Wagner Moura e Letícia Sabatella vivem atores que se apaixonam durante montagem teatral de Tristão e Isolda

Neusa Barbosa, da Reuters,

08 de novembro de 2013 | 15h20

Diretor consagrado na TV, em séries como Armação Ilimitada (85) e O Auto da Compadecida (99), Guel Arraes brinca com o poder dos produtores da telinha em seu novo filme, Romance, que entra em circuito nacional na sexta-feira, 14.     Veja também: Trailer de 'Romance'  Com roteiro assinado por Arraes e Jorge Furtado (diretor de Meu Tio Matou um Cara), Romance tem como ponto de partida a montagem teatral da lenda medieval de Tristão e Isolda, amantes trágicos cuja história teria inspirado o Romeu e Julieta de William Shakespeare. No palco, estão a atriz Ana (Letícia Sabatella, de Não por Acaso) e o ator e diretor Pedro (Wagner Moura, de Tropa de Elite). A fronteira entre realidade e ficção começa a se romper quando Ana e Pedro se apaixonam tanto na peça, quanto na vida real. Sem maiores dramas, até o dia em que ela recebe um convite de estrelar uma novela. Aceitar o convite do produtor Danilo (José Wilker) significa entrar direto na ponte aérea - o teatro fica em São Paulo, a emissora de TV, no Rio. Mais do que esse problema geográfico, entre a novela e a peça, intromete-se o veneno do ciúme entre o casal. Ana faz sucesso na televisão e isso atrai multidões ao teatro. Mesmo assim, as diferenças crescem entre Pedro e Ana e eles se separam. Uma das brincadeiras a que o roteiro se permite em relação à TV é que sempre fica muito claro o quanto as novelas de Ana têm roteiros banais. Depois de uma série delas, por mais que esteja consagrada, a própria atriz acaba exigindo uma renovação. E surge daí um convite do produtor Danilo para que Pedro crie algo novo para Ana na TV. Desafiado a dirigir algo num meio que ele despreza, ele sugere uma minissérie sobre Tristão e Isolda, adaptada agora como uma saga nordestina.
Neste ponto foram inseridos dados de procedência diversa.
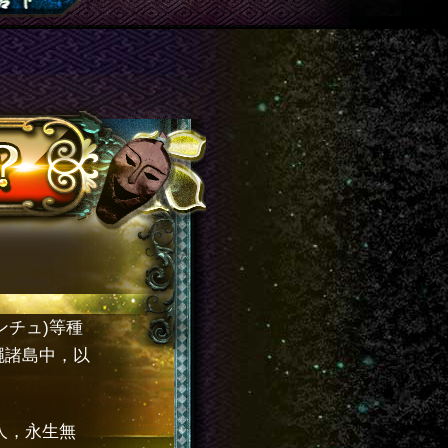
ンチュ)等種
繩諸島中，以
人，永生無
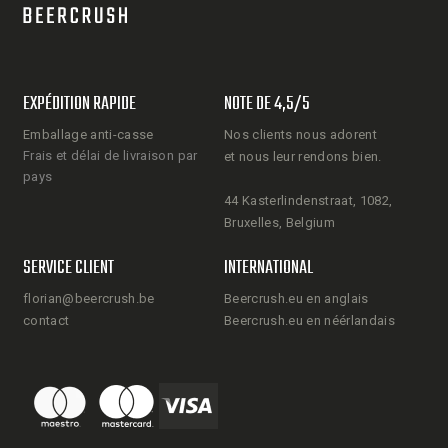
EXPÉDITION RAPIDE
NOTE DE 4,5/5
Emballage anti-casse
Nos clients nous adorent
Frais et délai de livraison par
et nous leur rendons bien.
pays
44 Kasterlindenstraat, 1082,
Bruxelles, Belgium
SERVICE CLIENT
INTERNATIONAL
florian@beercrush.be
Beercrush.eu en anglais
contact
Beercrush.eu en néérlandais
Nessa montagem na TV, Guel Arraes e o elenco de atores globais - Andréa Beltrão, Marco Nanini e Wladimir Brichta também a bordo - usam de sobra o seu conhecimento da televisão brasileira para criar situações irônicas, mas também para discutir algumas vaidades de sua própria classe. O melhor de tudo é que Romance, ao fazer sua própria metáfora, não perde de vista os sentimentos. Há momentos em que o filme genuinamente comove. Sua mistura de comédia, drama, romance e metalinguagem não é nada fácil de obter. Felizmente, o resultado é primoroso, num filme ao mesmo tempo sofisticado e divertido.